If you’re reading this, you’re probably a person who thinks and works visually, so when thinking of where to do your next shoot, close your eyes and “see” it coming together. As photographers, we’re a group of people that make something out of nothing, so it’s important to be able to visualize things. Once you have that vision, you should start to think in terms of how you can make it all happen “there” in that physical space you have in mind.
When I talk about making something out of nothing, I’m talking about the idea that someone—a client, art director, etc.—can have a vision or an idea of how something will look and it becomes part of your job to start to make that vision a product. A big part of this is location. Quite often, I can make most shoots happen outside with just a few props to give context, but sometimes you need an environment to really make a certain concept translate. When I build shoots that require a location, I often try and think in terms of using spaces that are well lit (obviously) and how complicated it will be to get a property release if need be.
When I start to cross the location-scouting bridge, similar to casting, I begin to think in terms of my immediate resource pool. I ask myself, “who do I know that has access to space?” You know, that friend who works on old cars, or maybe that thrift shop down the block, your local optometrist, or that pub where you’re pretty tight with the bartender. Now pitching the idea of you and some kind of crew coming in and shooting is a whole other batch of hoops, but they are hoops you can jump through without too much hassle. Confidence, an easy going attitude, as well as transparency about what you will be trying to do is pretty important.
Now most people running small businesses don’t need to be hassled with the minutia of your shoot, but try and give them a decent scope of what you’ll be up to. Another thing to note here is to keep the scale of the shoot in line with your location. If it’s a small spot, make it a low impact production. If it’s a place that feels like you can get into more of a thing, go for it, just be sure to let the folks involved know.
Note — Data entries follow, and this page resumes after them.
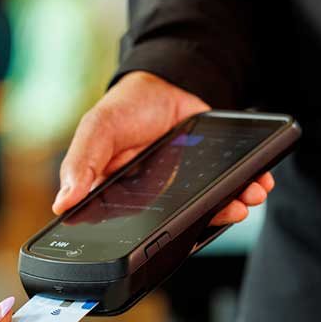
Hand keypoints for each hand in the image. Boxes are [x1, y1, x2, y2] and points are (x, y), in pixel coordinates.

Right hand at [53, 71, 274, 225]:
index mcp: (119, 197)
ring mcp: (184, 189)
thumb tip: (62, 203)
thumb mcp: (97, 129)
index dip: (154, 240)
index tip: (172, 240)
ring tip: (247, 198)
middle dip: (208, 221)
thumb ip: (81, 163)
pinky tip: (258, 182)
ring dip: (232, 206)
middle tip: (229, 213)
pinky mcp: (207, 174)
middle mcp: (154, 201)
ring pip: (209, 210)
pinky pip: (228, 189)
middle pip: (180, 223)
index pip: (133, 230)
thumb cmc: (125, 108)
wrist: (166, 82)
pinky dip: (246, 186)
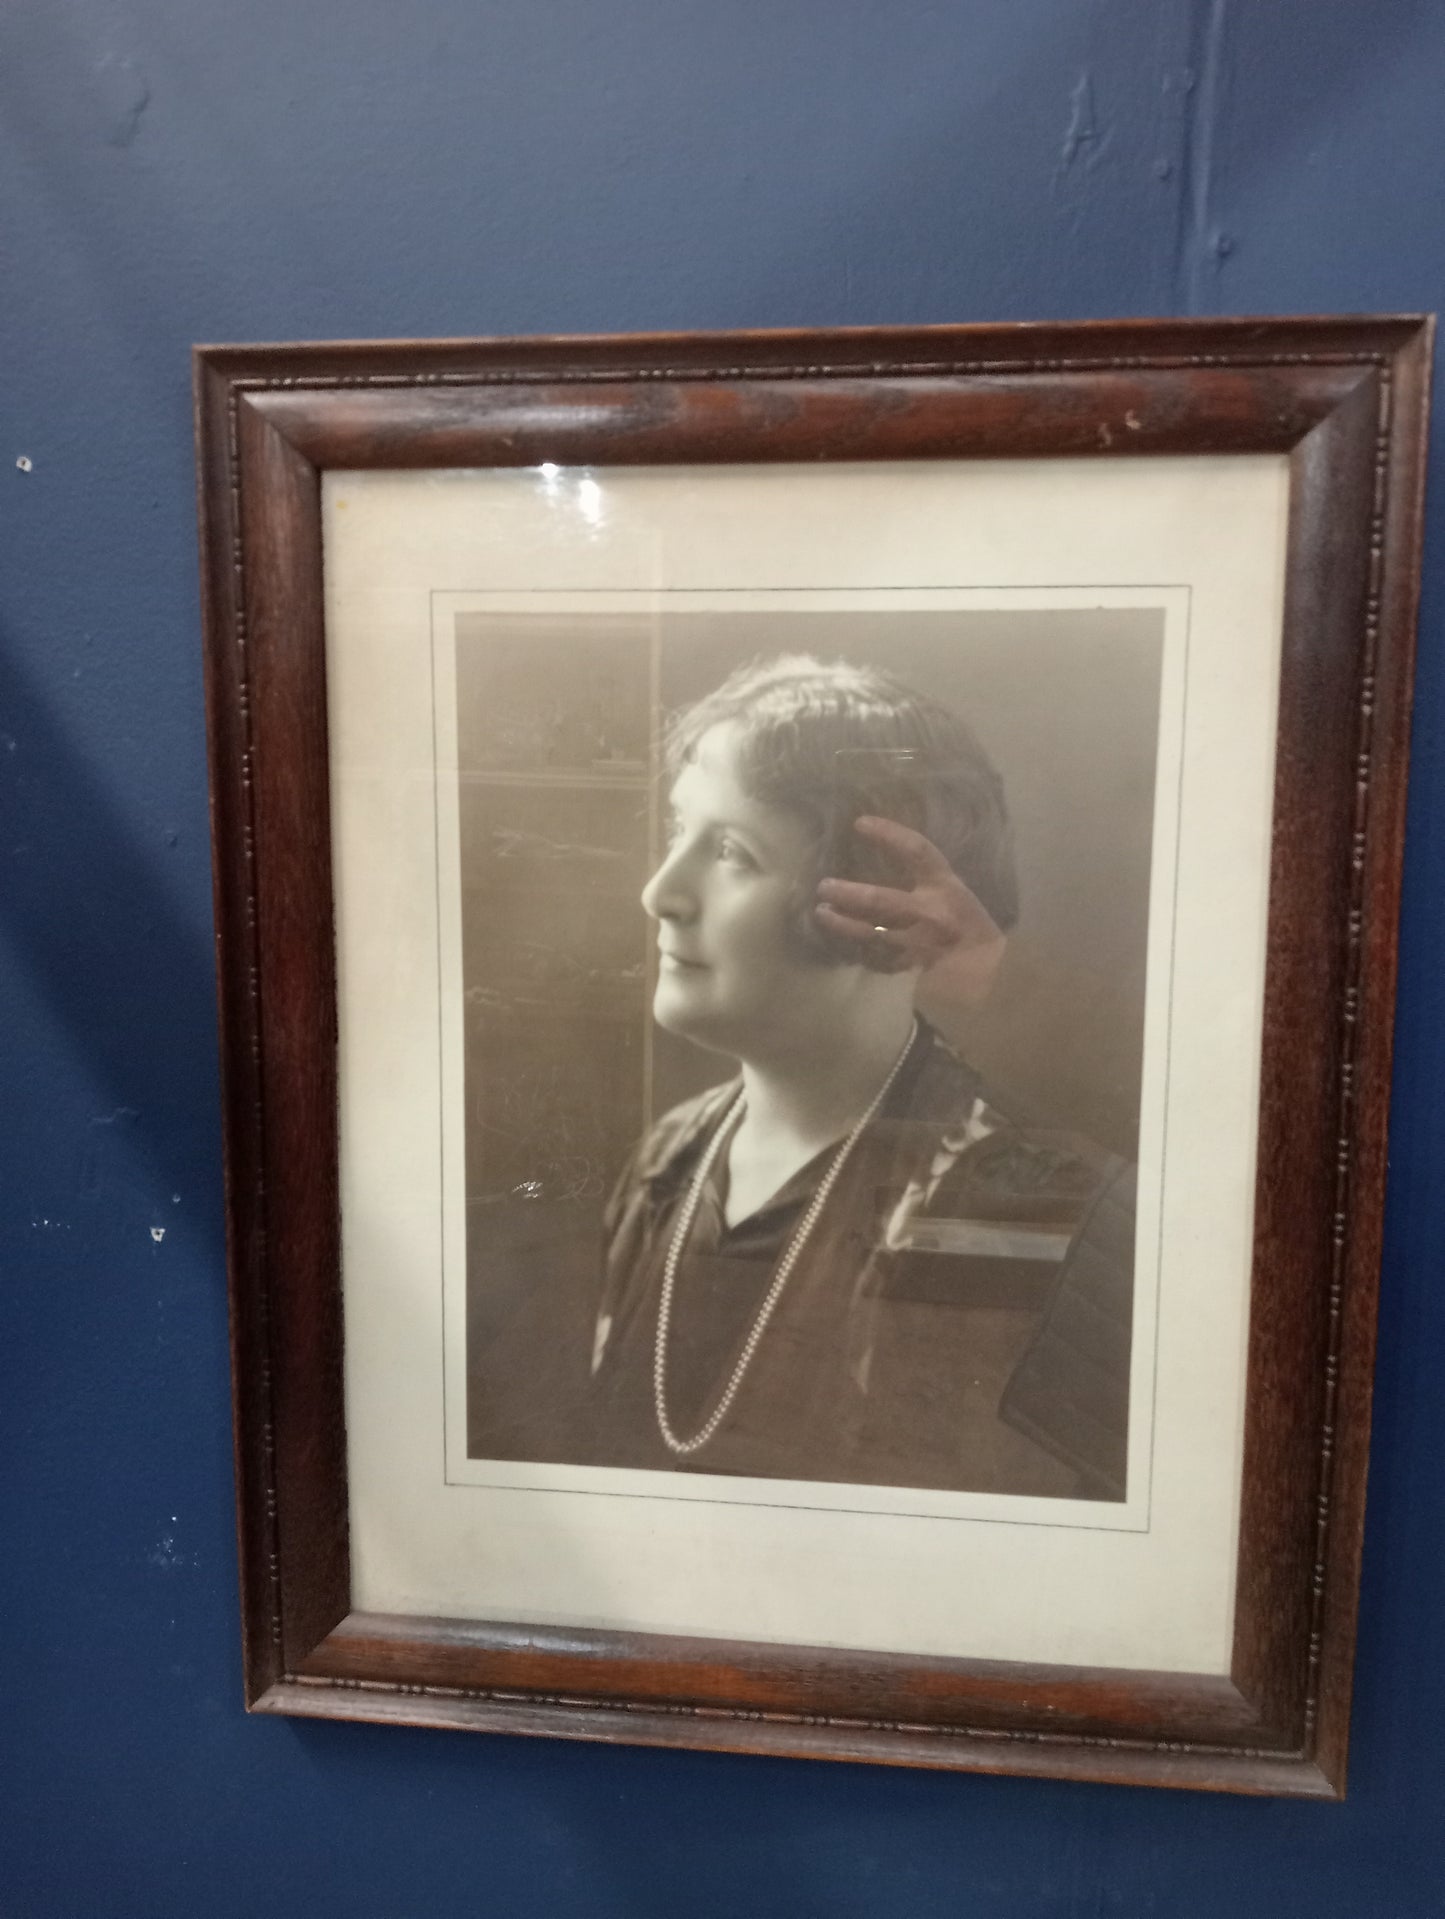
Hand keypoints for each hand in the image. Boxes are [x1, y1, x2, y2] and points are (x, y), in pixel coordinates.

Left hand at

Also, be sure to pitch the idea that “Establishment X” will get sweet images for their use as a thank you.
A Real Life Example
Recently I built out a shoot that revolved around friends getting together and sampling some beers at a local beer garden. I had a vision of what this shoot would look like so the first step was to cast some folks (Model Mayhem casting call). Next up on the list was location and I had a few local spots on my radar so I made a list and started my web search. As a first step, I looked at images I could find of the places I wanted to shoot. Once I had a pretty good idea of what the places looked like, I knew that an on-site peek would be necessary, so I went ahead and scoped out the few remaining locations.
I had my heart set on Fieldwork in Berkeley because of all the great natural light and sparse interior of the brewery. I wrote up a rough sketch of the shoot—the same one I used for the casting—and printed it out along with a couple of my business cards. I got my portfolio and Instagram cued up on my device in the event they might want to see what my work looked like. I chatted with the on-site manager and everything went well. I introduced myself as a local professional lifestyle/environmental portrait photographer and that I was producing a small shoot that involved a small group of friends doing a beer tasting. I then complimented him on the space and asked a few of questions about how business was going, as it’s a new brewery. I tried to be respectful of his time so then asked if he thought I could make the shoot happen down the line? He was amiable, so I got email addresses for the rest of the team and put in the request to the other guys that would make the decision and got the green light. Bam, spot secured!
Luckily I managed to get in and out before the brewery got cracking, I wanted to cut down on too much background noise and I don’t want to have to sweat model release forms for randoms. Now that’s a success story that I wanted to give so you could see how it can turn out. For each time it works out, there are a stack of times it doesn’t, so heads up and don’t get discouraged.
Another avenue to explore when it comes to locations is to take a look at Airbnb rentals. Often, within your given area you can find some petty sweet spaces that can actually be relatively cost effective. Another way to look at it: you’re using a shoot to justify some travel! Remember, over at Model Mayhem you can set up a casting call for where you are going and then book a nice little space and make the shoot happen. Getting everything to come together is super fun, and, because of the novelty of a space or location, you will find your creativity really flowing!
Co-working spaces are also a frontier to explore. In most major city’s there are more and more of these cropping up and they could offer some nice environments to shoot a small business concept or student co-working shoot. Currently, I see Peerspace, Makeshift Society, Third Workplace, and WeWork. Now these are my local places and to be honest I have yet to explore this asset, but part of the idea behind producing your own shoots is to have all your ideas and in line and ready to be used in the event you need them.
Let It Happen Naturally
Sometimes moments just happen and luckily you carry your camera around with you…right? Well, only if you’re that person— frame right, get the mood right, light right, and you don’t need to sweat getting folks involved to make sure if it’s ok to shoot there. Example: you’re at a sweet book store with an attractive friend who has signed a model release and you see some frames. Please! Shoot! Keep your frames relatively tight and really keep the focus on your talent—this is so you won’t need to ask other patrons for model releases—and you should be good to go. After some thought, the right approach for different settings and situations will follow. Like street casting, you have to be ready for a bit of awkwardness and some uncomfortable-ness, but the more you do it, the more it will come together. Now get out there and make your shoots happen!